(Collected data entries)
○ ○ ○ ○ ○ ○ ○
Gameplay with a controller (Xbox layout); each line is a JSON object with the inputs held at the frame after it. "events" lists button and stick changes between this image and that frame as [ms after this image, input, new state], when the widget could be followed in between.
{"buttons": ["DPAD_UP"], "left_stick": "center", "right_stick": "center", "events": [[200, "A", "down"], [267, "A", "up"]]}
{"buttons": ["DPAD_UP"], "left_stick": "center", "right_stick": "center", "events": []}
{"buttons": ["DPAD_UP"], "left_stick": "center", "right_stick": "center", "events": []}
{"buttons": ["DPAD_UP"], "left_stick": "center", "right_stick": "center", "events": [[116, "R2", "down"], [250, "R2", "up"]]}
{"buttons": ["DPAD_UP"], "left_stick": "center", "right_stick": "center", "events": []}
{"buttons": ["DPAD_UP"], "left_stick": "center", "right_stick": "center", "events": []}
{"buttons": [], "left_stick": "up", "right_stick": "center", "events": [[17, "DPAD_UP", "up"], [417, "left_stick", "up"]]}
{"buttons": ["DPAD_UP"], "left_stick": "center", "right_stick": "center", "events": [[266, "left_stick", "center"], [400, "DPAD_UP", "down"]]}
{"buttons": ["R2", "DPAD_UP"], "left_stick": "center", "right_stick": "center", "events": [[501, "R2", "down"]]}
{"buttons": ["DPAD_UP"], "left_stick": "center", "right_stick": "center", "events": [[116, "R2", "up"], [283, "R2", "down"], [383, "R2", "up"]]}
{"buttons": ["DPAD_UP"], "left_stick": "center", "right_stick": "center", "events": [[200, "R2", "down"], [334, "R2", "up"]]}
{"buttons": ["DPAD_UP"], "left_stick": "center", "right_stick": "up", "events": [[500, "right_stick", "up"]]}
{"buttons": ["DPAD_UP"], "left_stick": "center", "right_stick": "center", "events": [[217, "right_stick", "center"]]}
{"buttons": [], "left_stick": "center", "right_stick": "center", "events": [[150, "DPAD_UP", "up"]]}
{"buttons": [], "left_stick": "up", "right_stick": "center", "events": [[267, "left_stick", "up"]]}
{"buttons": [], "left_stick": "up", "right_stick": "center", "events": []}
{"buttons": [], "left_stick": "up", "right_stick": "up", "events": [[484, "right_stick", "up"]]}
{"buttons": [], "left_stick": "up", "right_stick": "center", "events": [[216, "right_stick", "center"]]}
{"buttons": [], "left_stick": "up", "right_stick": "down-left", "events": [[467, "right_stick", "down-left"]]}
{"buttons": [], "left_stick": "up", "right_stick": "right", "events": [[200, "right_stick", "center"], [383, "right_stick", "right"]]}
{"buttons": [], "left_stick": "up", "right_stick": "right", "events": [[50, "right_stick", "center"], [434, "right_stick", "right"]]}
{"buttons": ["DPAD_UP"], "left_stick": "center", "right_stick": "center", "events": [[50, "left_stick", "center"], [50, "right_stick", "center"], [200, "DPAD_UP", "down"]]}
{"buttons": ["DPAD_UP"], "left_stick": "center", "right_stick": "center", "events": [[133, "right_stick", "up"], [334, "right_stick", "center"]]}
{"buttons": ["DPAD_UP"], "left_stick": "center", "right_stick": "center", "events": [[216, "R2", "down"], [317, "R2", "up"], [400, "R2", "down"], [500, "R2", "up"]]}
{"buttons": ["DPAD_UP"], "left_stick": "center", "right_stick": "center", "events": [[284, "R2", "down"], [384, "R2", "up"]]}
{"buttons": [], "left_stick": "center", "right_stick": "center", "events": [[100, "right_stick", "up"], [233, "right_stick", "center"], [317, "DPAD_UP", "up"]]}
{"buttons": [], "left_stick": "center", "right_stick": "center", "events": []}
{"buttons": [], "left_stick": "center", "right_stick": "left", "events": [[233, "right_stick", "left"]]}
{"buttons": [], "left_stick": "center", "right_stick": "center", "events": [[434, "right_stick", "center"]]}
○ ○ ○ ○ ○ ○ ○
» **YOUR OBJECTIVE**
Write out every record above, word for word.

» **PROBLEM SOLUTION**
Gameplay with a controller (Xbox layout); each line is a JSON object with the inputs held at the frame after it. "events" lists button and stick changes between this image and that frame as [ms after this image, input, new state], when the widget could be followed in between.
{"buttons": ["DPAD_UP"], "left_stick": "center", "right_stick": "center", "events": [[200, "A", "down"], [267, "A", "up"]]}
{"buttons": ["DPAD_UP"], "left_stick": "center", "right_stick": "center", "events": []}
{"buttons": ["DPAD_UP"], "left_stick": "center", "right_stick": "center", "events": []}
{"buttons": ["DPAD_UP"], "left_stick": "center", "right_stick": "center", "events": [[116, "R2", "down"], [250, "R2", "up"]]}
{"buttons": ["DPAD_UP"], "left_stick": "center", "right_stick": "center", "events": []}
{"buttons": ["DPAD_UP"], "left_stick": "center", "right_stick": "center", "events": []}
{"buttons": [], "left_stick": "up", "right_stick": "center", "events": [[17, "DPAD_UP", "up"], [417, "left_stick", "up"]]}
{"buttons": ["DPAD_UP"], "left_stick": "center", "right_stick": "center", "events": [[266, "left_stick", "center"], [400, "DPAD_UP", "down"]]}
{"buttons": ["R2", "DPAD_UP"], "left_stick": "center", "right_stick": "center", "events": [[501, "R2", "down"]]}
{"buttons": ["DPAD_UP"], "left_stick": "center", "right_stick": "center", "events": [[116, "R2", "up"], [283, "R2", "down"], [383, "R2", "up"]]}
{"buttons": ["DPAD_UP"], "left_stick": "center", "right_stick": "center", "events": [[200, "R2", "down"], [334, "R2", "up"]]}
{"buttons": ["DPAD_UP"], "left_stick": "center", "right_stick": "up", "events": [[500, "right_stick", "up"]]}
{"buttons": ["DPAD_UP"], "left_stick": "center", "right_stick": "center", "events": [[217, "right_stick", "center"]]}
{"buttons": [], "left_stick": "center", "right_stick": "center", "events": [[150, "DPAD_UP", "up"]]}
{"buttons": [], "left_stick": "up", "right_stick": "center", "events": [[267, "left_stick", "up"]]}
{"buttons": [], "left_stick": "up", "right_stick": "center", "events": []}
{"buttons": [], "left_stick": "up", "right_stick": "up", "events": [[484, "right_stick", "up"]]}
{"buttons": [], "left_stick": "up", "right_stick": "center", "events": [[216, "right_stick", "center"]]}
{"buttons": [], "left_stick": "up", "right_stick": "down-left", "events": [[467, "right_stick", "down-left"]]}
{"buttons": [], "left_stick": "up", "right_stick": "right", "events": [[200, "right_stick", "center"], [383, "right_stick", "right"]]}
{"buttons": [], "left_stick": "up", "right_stick": "right", "events": [[50, "right_stick", "center"], [434, "right_stick", "right"]]}
{"buttons": ["DPAD_UP"], "left_stick": "center", "right_stick": "center", "events": [[50, "left_stick", "center"], [50, "right_stick", "center"], [200, "DPAD_UP", "down"]]}
{"buttons": ["DPAD_UP"], "left_stick": "center", "right_stick": "center", "events": [[133, "right_stick", "up"], [334, "right_stick", "center"]]}
{"buttons": ["DPAD_UP"], "left_stick": "center", "right_stick": "center", "events": [[216, "R2", "down"], [317, "R2", "up"], [400, "R2", "down"], [500, "R2", "up"]]}
{"buttons": ["DPAD_UP"], "left_stick": "center", "right_stick": "center", "events": [[284, "R2", "down"], [384, "R2", "up"]]}
{"buttons": [], "left_stick": "center", "right_stick": "center", "events": [[100, "right_stick", "up"], [233, "right_stick", "center"], [317, "DPAD_UP", "up"]]}
{"buttons": [], "left_stick": "center", "right_stick": "center", "events": []}
{"buttons": [], "left_stick": "center", "right_stick": "left", "events": [[233, "right_stick", "left"]]}
{"buttons": [], "left_stick": "center", "right_stick": "center", "events": [[434, "right_stick", "center"]]}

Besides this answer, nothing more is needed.